There is a lot of God present in this week’s Biclarel. We have touched on the subject of God and agency a few times, so I would like to try to work through it myself as well.
In line thirty-three we are told that “As it pleased God, Biclarel / [has] a trait that he hid” (33-4). We are well-aware that this trait is that Biclarel becomes a “beast / [t]wo or three whole days” every month (38-9). Then, when Biclarel’s wife is begging for him to share his secret she invokes God by reminding him that God created all including their marriage, and that by hiding things from her he is “transgressing greatly against God” (61-70). She goes further by saying that God will abandon them (101) and hate Biclarel for his lying (108). However, notice that it is not the threat of eternal damnation that prompts Biclarel to reveal his secret. It is instead when she begs for death (138).

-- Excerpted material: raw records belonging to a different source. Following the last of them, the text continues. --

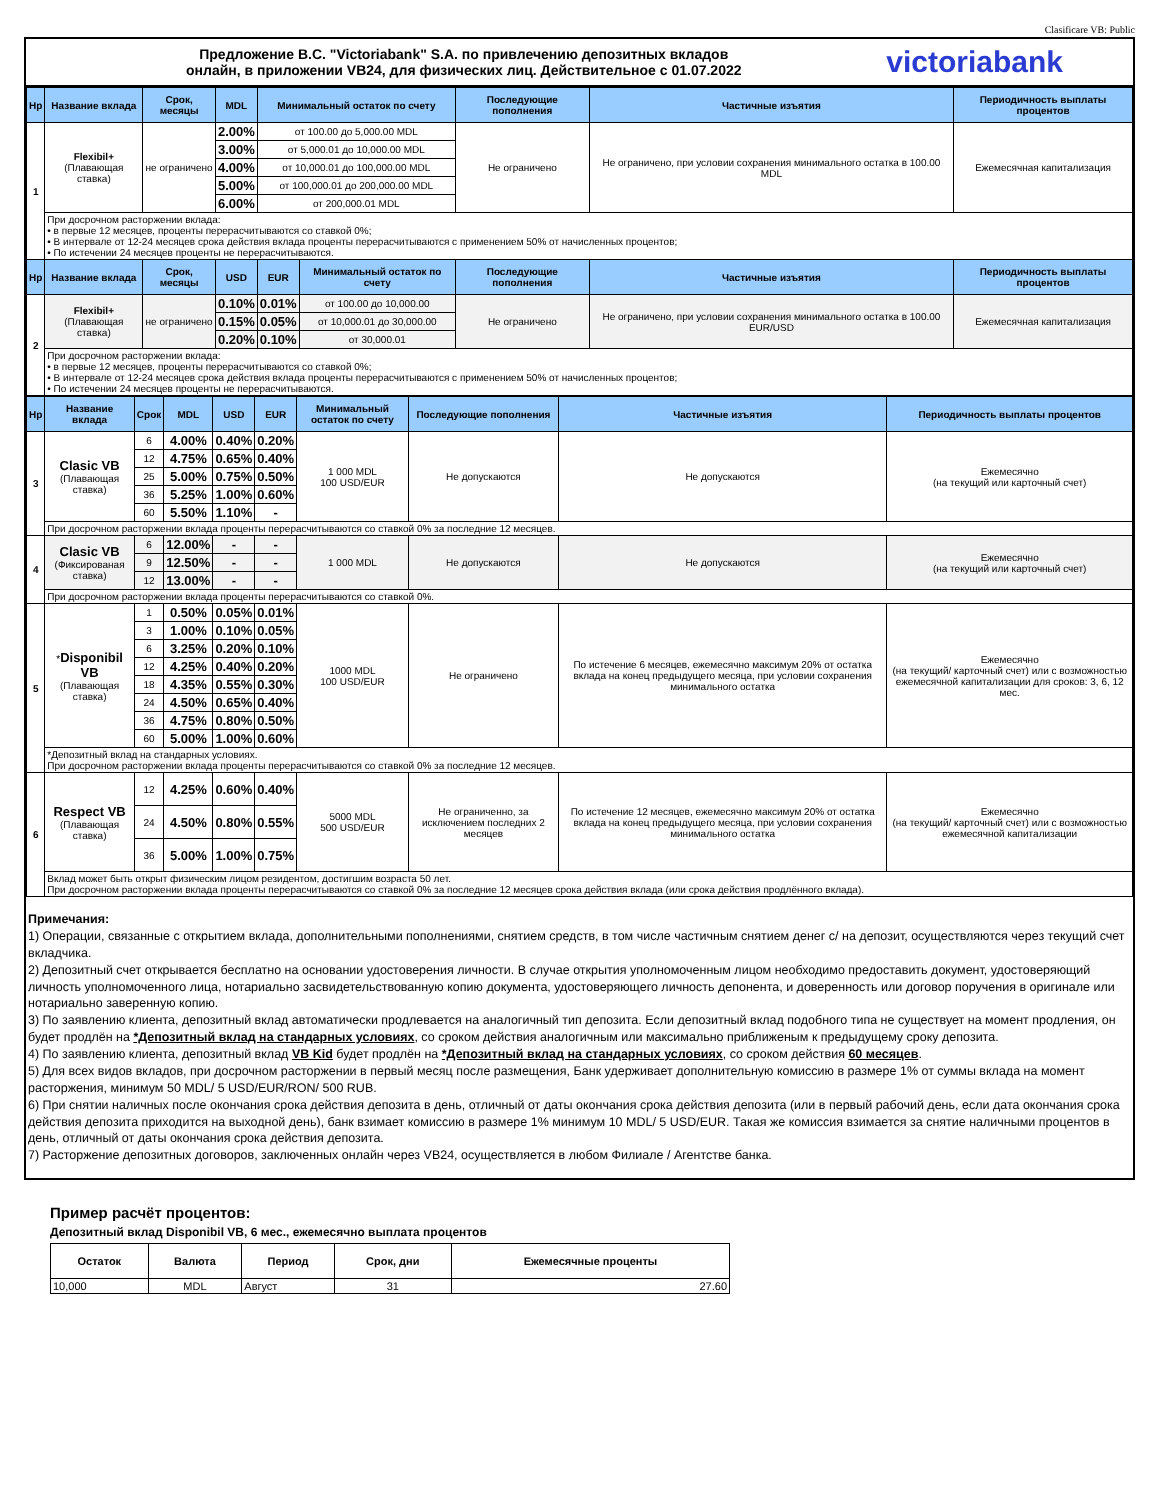Clasificare VB: Public
Предложение B.C. "Victoriabank" S.A. по привлечению депозитных вкладов
онлайн, в приложении VB24, для физических лиц. Действительное с 01.07.2022
victoriabank
| Нр | Название вклада | Срок, месяцы | MDL | Минимальный остаток по счету | | Последующие пополнения | Частичные изъятия | Периодичность выплаты процентов |
| --- | --- | --- | --- | --- | --- | --- | --- | --- |
| 1 | Flexibil+ (Плавающая ставка) | не ограничено | 2.00% | от 100.00 до 5,000.00 MDL | | Не ограничено | Не ограничено, при условии сохранения минимального остатка в 100.00 MDL | Ежемесячная капитализация |
| | | | 3.00% | от 5,000.01 до 10,000.00 MDL | | | | |
| | | | 4.00% | от 10,000.01 до 100,000.00 MDL | | | | |
| | | | 5.00% | от 100,000.01 до 200,000.00 MDL | | | | |
| | | | 6.00% | от 200,000.01 MDL | | | | |
| | При досрочном расторжении вклада: • в первые 12 месяцев, проценты перерасчитываются со ставкой 0%; • В интервале от 12-24 месяцев срока действия вклада проценты перерасчитываются с применением 50% от начисленных процентов; • По истечении 24 месяцев проценты не перерасчитываются. | | | | | | | |
| Нр | Название вклада | Срок, месяцы | USD | EUR | Минимальный остаток по счету | Последующие пополнения | Частичные изъятия | Периодичность выплаты процентов |
| 2 | Flexibil+ (Плавающая ставка) | не ограничено | 0.10% | 0.01% | от 100.00 до 10,000.00 | Не ограничено | Не ограничено, при условии сохранения минимального остатка в 100.00 EUR/USD | Ежемесячная капитализация |
| | | | 0.15% | 0.05% | от 10,000.01 до 30,000.00 | | | |
| | | | 0.20% | 0.10% | от 30,000.01 | | | |
| | При досрочном расторжении вклада: • в первые 12 месяцев, проценты перерасчитываются со ставкой 0%; • В интервале от 12-24 месяцев срока действия вклада проценты перерасчитываются с применением 50% от начисленных процентов; • По истечении 24 месяцев проценты не перерасчитываются. | | | | | | | |
| Нр | Название вклада | Срок | MDL | USD | EUR | Минимальный остаток по счету | Последующие пополнения | Частичные изъятия | Периодичность выплаты процентов |
| --- | --- | --- | --- | --- | --- | --- | --- | --- | --- |
| 3 | Clasic VB (Плавающая ставка) | 6 | 4.00% | 0.40% | 0.20% | 1 000 MDL 100 USD/EUR | Не допускаются | Не допускаются | Ежемесячно (на текущий или карточный счет) |
| | | 12 | 4.75% | 0.65% | 0.40% | | | | |
| | | 25 | 5.00% | 0.75% | 0.50% | | | | |
| | | 36 | 5.25% | 1.00% | 0.60% | | | | |
| | | 60 | 5.50% | 1.10% | - | | | | |
| | При досрочном расторжении вклада проценты перерасчитываются со ставкой 0% за последние 12 месяцев. | | | | | | | | |
| 4 | Clasic VB (Фиксированая ставка) | 6 | 12.00% | - | - | 1 000 MDL | Не допускаются | Не допускаются | Ежемесячно (на текущий или карточный счет) |
| | | 9 | 12.50% | - | - | | | | |
| | | 12 | 13.00% | - | - | | | | |
| | При досрочном расторжении вклада проценты перерасчитываются со ставкой 0%. | | | | | | | | |
| 5 | * Disponibil VB (Плавающая ставка) | 1 | 0.50% | 0.05% | 0.01% | 1000 MDL 100 USD/EUR | Не ограничено | По истечение 6 месяцев, ежемесячно максимум 20% от остатка вклада на конец предыдущего месяца, при условии сохранения минимального остатка | Ежемесячно (на текущий/ карточный счет) или с возможностью ежемесячной капитализации для сроков: 3, 6, 12 мес. |
| | | 3 | 1.00% | 0.10% | 0.05% | | | | |
| | | 6 | 3.25% | 0.20% | 0.10% | | | | |
| | | 12 | 4.25% | 0.40% | 0.20% | | | | |
| | | 18 | 4.35% | 0.55% | 0.30% | | | | |
| | | 24 | 4.50% | 0.65% | 0.40% | | | | |
| | | 36 | 4.75% | 0.80% | 0.50% | | | | |
| | | 60 | 5.00% | 1.00% | 0.60% | | | | |
| | *Депозитный вклад на стандарных условиях. При досрочном расторжении вклада проценты перерасчитываются со ставкой 0% за последние 12 месяцев. | | | | | | | | |
| 6 | Respect VB (Плавающая ставка) | 12 | 4.25% | 0.60% | 0.40% | 5000 MDL 500 USD/EUR | Не ограниченно, за исключением последних 2 месяцев | По истечение 12 месяцев, ежемесячно максимум 20% от остатка вклада на конец предыдущего месяца, при условии сохранения минимального остатка | Ежемесячно (на текущий/ карточный счет) или с возможностью ежемесячной капитализации |
| | | 24 | 4.50% | 0.80% | 0.55% | | | | |
| | | 36 | 5.00% | 1.00% | 0.75% | | | | |
| | Вклад может быть открыт физическим лицом резидентом, достигшим возраста 50 лет. При досрочном расторжении вклада проценты перерасчитываются со ставкой 0% за последние 12 месяцев срока действия вклада (или срока действия продлённого вклада). | | | | | | | | |
Примечания:
1) Операции, связанные с открытием вклада, дополнительными пополнениями, снятием средств, в том числе частичным снятием денег с/ на депозит, осуществляются через текущий счет вкладчика.
2) Депозитный счет открывается бесплатно на основании удостоверения личности. В случае открытия уполномоченным лицом необходимо предоставить документ, удостоверяющий личность уполномоченного лица, нотариально засвидетельствованную копию документа, удостоверяющего личность депонента, и доверенность или договор поручения в оригинале или нотариально заверенную копию.
3) По заявлению клиента, депозитный вклад автоматически продлевается на аналогичный тип депозита. Если депозитный вклад подобного типа не существует на момент продления, он будет продлён на *Депозитный вклад на стандарных условиях, со сроком действия аналогичным или максимально приближеным к предыдущему сроку депозита.
4) По заявлению клиента, депозитный вклад VB Kid будет продлён на *Депозитный вклад на стандарных условиях, со сроком действия 60 месяцев.
5) Для всех видов вкладов, при досрочном расторжении в первый месяц после размещения, Банк удерживает дополнительную комиссию в размере 1% от суммы вклада на момент расторжения, минимум 50 MDL/ 5 USD/EUR/RON/ 500 RUB.
6) При снятии наличных после окончания срока действия депозита в день, отличный от даты окончания срока действия депозита (или в первый рабочий день, если дата окончания срока действия депозита приходится на выходной день), банк взимает комиссию в размере 1% минимум 10 MDL/ 5 USD/EUR. Такая же комиссия взимается за снятие наличными процентов в день, отличный от даты окончания срока действия депозита.
7) Расторжение депозитных договоров, заключенных онлайн через VB24, осуществляется в любом Филиале / Агентстве банка.
Пример расчёт процентов:
Депозитный вклад Disponibil VB, 6 мес., ежемесячно выплата процентов
| Остаток | Валюта | Период | Срок, дни | Ежемесячные проценты |
| --- | --- | --- | --- | --- |
| 10,000 | MDL | Август | 31 | 27.60 |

Let’s pause here. Biclarel hides his secret and that pleases God. Okay. Does Biclarel does this because it pleases God, or is that just an unintentional result of him hiding his wolfhood for his own reasons? I would argue the latter because, again, Biclarel isn’t really phased by these threats of God. Could you say then that Biclarel doesn’t give God much agency? Let’s continue….
Biclarel explains to his wife that he would speak to no one of his secret but God (151). However, this is not his reason for keeping it secret. He doesn’t keep his secret because God would disapprove, but because he “should nevermore have honour, / [n]or should [he] be esteemed in any court / [i]f everyone ever knew of it” (152-4). He doesn’t fear God’s damnation for sharing his secret, but is instead afraid of how other people will react. It is this reason and the previously mentioned one that I think that God does not have a lot (though he does have some) of agency in the assemblage of Biclarel’s life.
When Biclarel reveals his secret his wife says that if she were to reveal his secret she would lose God’s faith (190). Biclarel never evokes the wrath of God on himself as a consequence for his revealing the secret. However, for the wife God has a lot of agency. This reminds me of yesterday’s class when we were discussing if agency is given. Could I say here that the wife gives God a lot of agency in her life? From what we have been studying, no. Would it be right, then, to say that she is more aware of his agency? That she recognizes it more than Biclarel?
Skipping to the end here I noticed that Biclarel doesn’t “commend [his wife] to the devil” like Melion does (Melion 581). Instead, he requests only that she be killed—he doesn’t invoke the spiritual at all (453).